WORK INSTRUCTIONS:
Transcribe the listing below verbatim, line for line. Leave the pictures out of your answer.

(Dataset records)
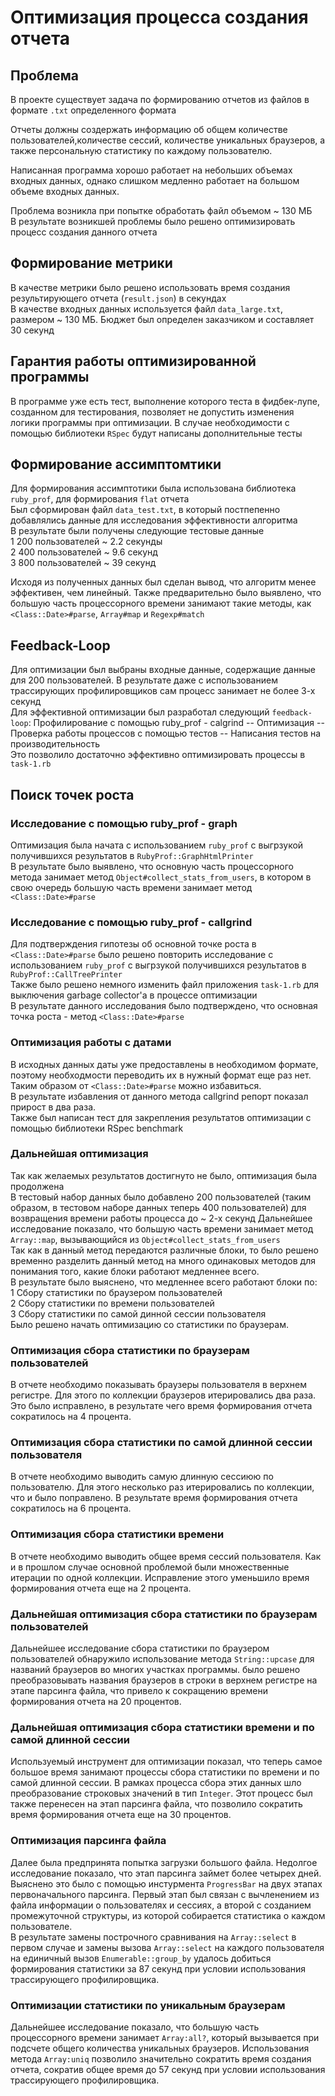 # Оптимизация процесса создания отчета

## Проблема
В проекте существует задача по формированию отчетов из файлов в формате `.txt` определенного формата  

Отчеты должны создержать информацию об общем количестве пользователей,количестве сессий, 
количестве уникальных браузеров, а также персональную статистику по каждому пользователю.  

Написанная программа хорошо работает на небольших объемах входных данных, однако слишком медленно
работает на большом объеме входных данных.  

Проблема возникла при попытке обработать файл объемом ~ 130 МБ  
В результате возникшей проблемы было решено оптимизировать процесс создания данного отчета

## Формирование метрики
В качестве метрики было решено использовать время создания результирующего отчета (`result.json`)
в секундах  
В качестве входных данных используется файл `data_large.txt`, размером ~ 130 МБ.
Бюджет был определен заказчиком и составляет 30 секунд

## Гарантия работы оптимизированной программы
В программе уже есть тест, выполнение которого теста в фидбек-лупе, созданном для тестирования,
позволяет не допустить изменения логики программы при оптимизации. В случае необходимости с 
помощью библиотеки `RSpec` будут написаны дополнительные тесты

## Формирование ассимптомтики
Для формирования ассимптотики была использована библиотека `ruby_prof`, для формирования `flat` 
отчета  
Был сформирован файл `data_test.txt`, в который постпепенно добавлялись данные для исследования
эффективности алгоритма  
В результате были получены следующие тестовые данные  
1 200 пользователей ~ 2.2 секунды  
2 400 пользователей ~ 9.6 секунд  
3 800 пользователей ~ 39 секунд  

Исходя из полученных данных был сделан вывод, что алгоритм менее эффективен, чем линейный.
Также предварительно было выявлено, что большую часть процессорного времени занимают такие
методы, как `<Class::Date>#parse`, `Array#map` и `Regexp#match`

## Feedback-Loop
Для оптимизации был выбраны входные данные, содержащие данные для 200 пользователей.
В результате даже с использованием трассирующих профилировщиков сам процесс занимает не более 3-х
секунд  
Для эффективной оптимизации был разработал следующий `feedback-loop`:
Профилирование с помощью ruby_prof - calgrind -- Оптимизация -- 
Проверка работы процессов с помощью тестов -- Написания тестов на производительность  
Это позволило достаточно эффективно оптимизировать процессы в `task-1.rb`

## Поиск точек роста
### Исследование с помощью ruby_prof - graph
Оптимизация была начата с использованием `ruby_prof` с выгрзукой получившихся результатов в
`RubyProf::GraphHtmlPrinter`  
В результате было выявлено, что основную часть процессорного метода занимает 
метод `Object#collect_stats_from_users`, в котором в свою очередь большую часть времени
занимает метод `<Class::Date>#parse`  

### Исследование с помощью ruby_prof - callgrind
Для подтверждения гипотезы об основной точке роста в `<Class::Date>#parse` было решено повторить
исследование с использованием `ruby_prof` с выгрзукой получившихся результатов в
`RubyProf::CallTreePrinter`  
Также было решено немного изменить файл приложения `task-1.rb` для выключения garbage collector'a
в процессе оптимизации  
В результате данного исследования было подтверждено, что основная точка роста - метод 
`<Class::Date>#parse`  

### Оптимизация работы с датами
В исходных данных даты уже предоставлены в необходимом формате, поэтому необходмости переводить
их в нужный формат еще раз нет. Таким образом от `<Class::Date>#parse` можно избавиться.  
В результате избавления от данного метода callgrind репорт показал прирост в два раза.  
Также был написан тест для закрепления результатов оптимизации с помощью библиотеки RSpec benchmark

### Дальнейшая оптимизация
Так как желаемых результатов достигнуто не было, оптимизация была продолжена  
В тестовый набор данных было добавлено 200 пользователей (таким образом, в тестовом наборе данных
теперь 400 пользователей) для возвращения времени работы процесса до ~ 2-х секунд
Дальнейшее исследование показало, что большую часть времени занимает метод `Array::map`, 
вызывающийся из `Object#collect_stats_from_users`  
Так как в данный метод передаются различные блоки, то было решено временно разделить данный метод
на много одинаковых методов для понимания того, какие блоки работают медленнее всего.  
В результате было выяснено, что медленнее всего работают блоки по:  
1 Сбору статистики по браузером пользователей  
2 Сбору статистики по времени пользователей  
3 Сбору статистики по самой динной сессии пользователя  
Было решено начать оптимизацию со статистики по браузерам.  

### Оптимизация сбора статистики по браузерам пользователей
В отчете необходимо показывать браузеры пользователя в верхнем регистре. Для этого по коллекции
браузеров итерировались два раза. Это было исправлено, в результате чего время формирования
отчета сократилось на 4 процента.

### Оптимизация сбора статистики по самой длинной сессии пользователя
В отчете необходимо выводить самую длинную сессиюю по пользователю. Для этого несколько раз
итерировались по коллекции, что и было поправлено. В результате время формирования отчета
сократилось на 6 процента.

### Оптимизация сбора статистики времени
В отчете необходимо выводить общее время сессий пользователя. Как и в прошлом случае основной
проблемой были множественные итерации по одной коллекции. Исправление этого уменьшило
время формирования отчета еще на 2 процента.

### Дальнейшая оптимизация сбора статистики по браузерам пользователей
Дальнейшее исследование сбора статистики по браузером пользователей обнаружило использование метода
`String::upcase` для названий браузеров во многих участках программы. было решено преобразовывать
названия браузеров в строки в верхнем регистре на этапе парсинга файла, что привело к сокращению
времени формирования отчета на 20 процентов.

### Дальнейшая оптимизация сбора статистики времени и по самой длинной сессии
Используемый инструмент для оптимизации показал, что теперь самое большое время занимают процессы
сбора статистики по времени и по самой длинной сессии. В рамках процесса сбора этих данных
шло преобразование строковых значений в тип `Integer`. Этот процесс был также перенесен на этап
парсинга файла, что позволило сократить время формирования отчета еще на 30 процентов. 

### Оптимизация парсинга файла
Далее была предпринята попытка загрузки большого файла. Недолгое исследование показало, что этап
парсинга займет более четырех дней. Выяснено это было с помощью инстурмента `ProgressBar` на двух
этапах первоначального парсинга. Первый этап был связан с вычленением из файла информации о
пользователях и сессиях, а второй с созданием промежуточной структуры, из которой собирается
статистика о каждом пользователе.  
В результате замены построчного сравнивания на `Array::select` в первом случае и 
замены вызова `Array::select` на каждого пользователя на единичный вызов `Enumerable::group_by`
удалось добиться формирования статистики за 87 секунд при условии использования трассирующего
профилировщика.

### Оптимизации статистики по уникальным браузерам
Дальнейшее исследование показало, что большую часть процессорного времени занимает `Array:all?`,
который вызывается при подсчете общего количества уникальных браузеров. Использования метода
`Array:uniq` позволило значительно сократить время создания отчета, сократив общее время до 57
секунд при условии использования трассирующего профилировщика. 
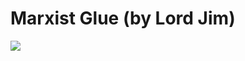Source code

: <!--
id: 8490067750
link: http://tumblr.atmos.org/post/8490067750/marxist-glue-by-lord-jim
slug: marxist-glue-by-lord-jim
date: Thu Aug 04 2011 16:21:28 GMT-0700 (PDT)
publish: 2011-08-04
tags: 
title: Marxist Glue (by Lord Jim)
-->


Marxist Glue (by Lord Jim)
==========================

![](http://31.media.tumblr.com/tumblr_lpffjsIvPi1qz4sngo1_400.jpg)

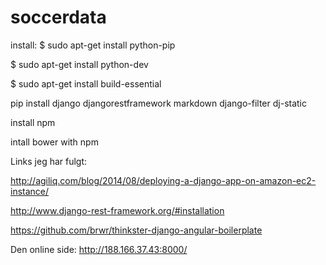 # soccerdata

install: 
$ sudo apt-get install python-pip 

$ sudo apt-get install python-dev

$ sudo apt-get install build-essential
 
pip install django djangorestframework markdown django-filter dj-static

install npm

intall bower with npm

Links jeg har fulgt:

http://agiliq.com/blog/2014/08/deploying-a-django-app-on-amazon-ec2-instance/

http://www.django-rest-framework.org/#installation

https://github.com/brwr/thinkster-django-angular-boilerplate

Den online side:
http://188.166.37.43:8000/
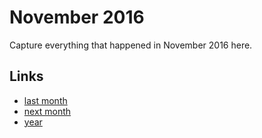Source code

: # November 2016

Capture everything that happened in November 2016 here.

## Links
- [last month](calendar/months/2016-10.md)
- [next month](calendar/months/2016-12.md)
- [year](calendar/years/2016.md)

COMPLETED EXERCISE:
 # Оптимизация процесса создания отчета

## Проблема
В проекте существует задача по формированию отчетов из файлов в формате `.txt` определенного формата  

Отчеты должны создержать информацию об общем количестве пользователей,количестве сессий, 
количестве уникальных браузеров, а также персональную статистику по каждому пользователю.  

Написанная программа хорошо работает на небольших объемах входных данных, однако слишком медленно
работает на большом объеме входных данных.  

Проблема возникла при попытке обработать файл объемом ~ 130 МБ  
В результате возникшей проблемы было решено оптимизировать процесс создания данного отчета

## Формирование метрики
В качестве метрики было решено использовать время создания результирующего отчета (`result.json`)
в секундах  
В качестве входных данных используется файл `data_large.txt`, размером ~ 130 МБ.
Бюджет был определен заказчиком и составляет 30 секунд

## Гарантия работы оптимизированной программы
В программе уже есть тест, выполнение которого теста в фидбек-лупе, созданном для тестирования,
позволяет не допустить изменения логики программы при оптимизации. В случае необходимости с 
помощью библиотеки `RSpec` будут написаны дополнительные тесты

## Формирование ассимптомтики
Для формирования ассимптотики была использована библиотека `ruby_prof`, для формирования `flat` 
отчета  
Был сформирован файл `data_test.txt`, в который постпепенно добавлялись данные для исследования
эффективности алгоритма  
В результате были получены следующие тестовые данные  
1 200 пользователей ~ 2.2 секунды  
2 400 пользователей ~ 9.6 секунд  
3 800 пользователей ~ 39 секунд  

Исходя из полученных данных был сделан вывод, что алгоритм менее эффективен, чем линейный.
Также предварительно было выявлено, что большую часть процессорного времени занимают такие
методы, как `<Class::Date>#parse`, `Array#map` и `Regexp#match`

## Feedback-Loop
Для оптимизации был выбраны входные данные, содержащие данные для 200 пользователей.
В результате даже с использованием трассирующих профилировщиков сам процесс занимает не более 3-х
секунд  
Для эффективной оптимизации был разработал следующий `feedback-loop`:
Профилирование с помощью ruby_prof - calgrind -- Оптимизация -- 
Проверка работы процессов с помощью тестов -- Написания тестов на производительность  
Это позволило достаточно эффективно оптимизировать процессы в `task-1.rb`

## Поиск точек роста
### Исследование с помощью ruby_prof - graph
Оптимизация была начата с использованием `ruby_prof` с выгрзукой получившихся результатов в
`RubyProf::GraphHtmlPrinter`  
В результате было выявлено, что основную часть процессорного метода занимает 
метод `Object#collect_stats_from_users`, в котором в свою очередь большую часть времени
занимает метод `<Class::Date>#parse`  

### Исследование с помощью ruby_prof - callgrind
Для подтверждения гипотезы об основной точке роста в `<Class::Date>#parse` было решено повторить
исследование с использованием `ruby_prof` с выгрзукой получившихся результатов в
`RubyProf::CallTreePrinter`  
Также было решено немного изменить файл приложения `task-1.rb` для выключения garbage collector'a
в процессе оптимизации  
В результате данного исследования было подтверждено, что основная точка роста - метод 
`<Class::Date>#parse`  

### Оптимизация работы с датами
В исходных данных даты уже предоставлены в необходимом формате, поэтому необходмости переводить
их в нужный формат еще раз нет. Таким образом от `<Class::Date>#parse` можно избавиться.  
В результате избавления от данного метода callgrind репорт показал прирост в два раза.  
Также был написан тест для закрепления результатов оптимизации с помощью библиотеки RSpec benchmark

### Дальнейшая оптимизация
Так как желаемых результатов достигнуто не было, оптимизация была продолжена  
В тестовый набор данных было добавлено 200 пользователей (таким образом, в тестовом наборе данных
теперь 400 пользователей) для возвращения времени работы процесса до ~ 2-х секунд
Дальнейшее исследование показало, что большую часть времени занимает метод `Array::map`, 
вызывающийся из `Object#collect_stats_from_users`  
Так как в данный метод передаются различные блоки, то было решено временно разделить данный метод
на много одинаковых методов для понимания того, какие блоки работают медленнее всего.  
В результате было выяснено, что медленнее всего работают блоки по:  
1 Сбору статистики по браузером пользователей  
2 Сбору статистики по времени пользователей  
3 Сбору статистики по самой динной сессии пользователя  
Было решено начать оптимизацию со статистики по браузерам.  

### Оптимизация сбора статистики по браузерам пользователей
В отчете необходимо показывать браузеры пользователя в верхнем регистре. Для этого по коллекции
браузеров итерировались два раза. Это было исправлено, в результате чего время формирования
отчета сократилось на 4 процента.

### Оптимизация сбора статистики по самой длинной сессии пользователя
В отчете необходимо выводить самую длинную сессиюю по пользователю. Для этого несколько раз
итерировались по коллекции, что и было поправлено. В результате время формирования отчета
сократилось на 6 процента.

### Оптимизация сбора статистики времени
В отчете необходимо выводить общее время сессий пользователя. Как и в прошлом случае основной
проблемой были множественные итерации по одной коллекции. Исправление этого уменьшило
время формирования отчета еще на 2 процента.

### Дальнейшая оптимизация сбора статистики по браузерам пользователей
Дальнейшее исследование сбора статистики по браузером пользователей обнаружило использование метода
`String::upcase` для названий браузеров во многих участках программы. было решено преобразовывать
названия браузеров в строки в верхнем регистре на этапе парсинга файла, что привело к сокращению
времени формирования отчета на 20 процентов.

### Дальнейшая оптимизация сбора статистики времени и по самой длинной сессии
Используемый инструмент для оптимизации показал, что теперь самое большое время занимают процессы
сбора статистики по времени и по самой длинной сессии. В рамках процесса сбора этих данных
шло преобразование строковых значений в тип `Integer`. Этот процесс был также перенесен на этап
парсинга файла, что позволило сократить время формирования отчета еще на 30 процентов. 

### Оптимизация парсинга файла
Далее была предпринята попытка загрузки большого файла. Недолгое исследование показало, что этап
парсинга займет более четырех дней. Выяснено это было с помощью инстурмента `ProgressBar` на двух
этапах первоначального парсинга. Первый этап был связан с вычленением из файла информации о
пользователях и сессиях, а второй с созданием промежуточной структуры, из которой собирается
статистика о каждом пользователе.  
В результате замены построчного сравнивания на `Array::select` в первом случае и 
замены вызова `Array::select` на каждого пользователя на единичный вызов `Enumerable::group_by`
удалось добиться формирования статистики за 87 секунд при условии использования трассирующего
профилировщика.

### Оптимизации статистики по уникальным браузерам
Дальнейшее исследование показало, что большую часть процессорного времени занимает `Array:all?`,
который вызывается при подсчете общего количества уникальных браузеров. Использования метода
`Array:uniq` позволило значительно сократить время создания отчета, сократив общее время до 57
секунд при условии использования трассирующего профилировщика. 
Source code

: <!--
id: 8490067750
link: http://tumblr.atmos.org/post/8490067750/marxist-glue-by-lord-jim
slug: marxist-glue-by-lord-jim
date: Thu Aug 04 2011 16:21:28 GMT-0700 (PDT)
publish: 2011-08-04
tags: 
title: Marxist Glue (by Lord Jim)
-->


Marxist Glue (by Lord Jim)
==========================

![](http://31.media.tumblr.com/tumblr_lpffjsIvPi1qz4sngo1_400.jpg)

 # soccerdata

install: 
$ sudo apt-get install python-pip 

$ sudo apt-get install python-dev

$ sudo apt-get install build-essential
 
pip install django djangorestframework markdown django-filter dj-static

install npm

intall bower with npm

Links jeg har fulgt:

http://agiliq.com/blog/2014/08/deploying-a-django-app-on-amazon-ec2-instance/

http://www.django-rest-framework.org/#installation

https://github.com/brwr/thinkster-django-angular-boilerplate

Den online side:
http://188.166.37.43:8000/
Source code

: # November 2016

Capture everything that happened in November 2016 here.

## Links
- [last month](calendar/months/2016-10.md)
- [next month](calendar/months/2016-12.md)
- [year](calendar/years/2016.md)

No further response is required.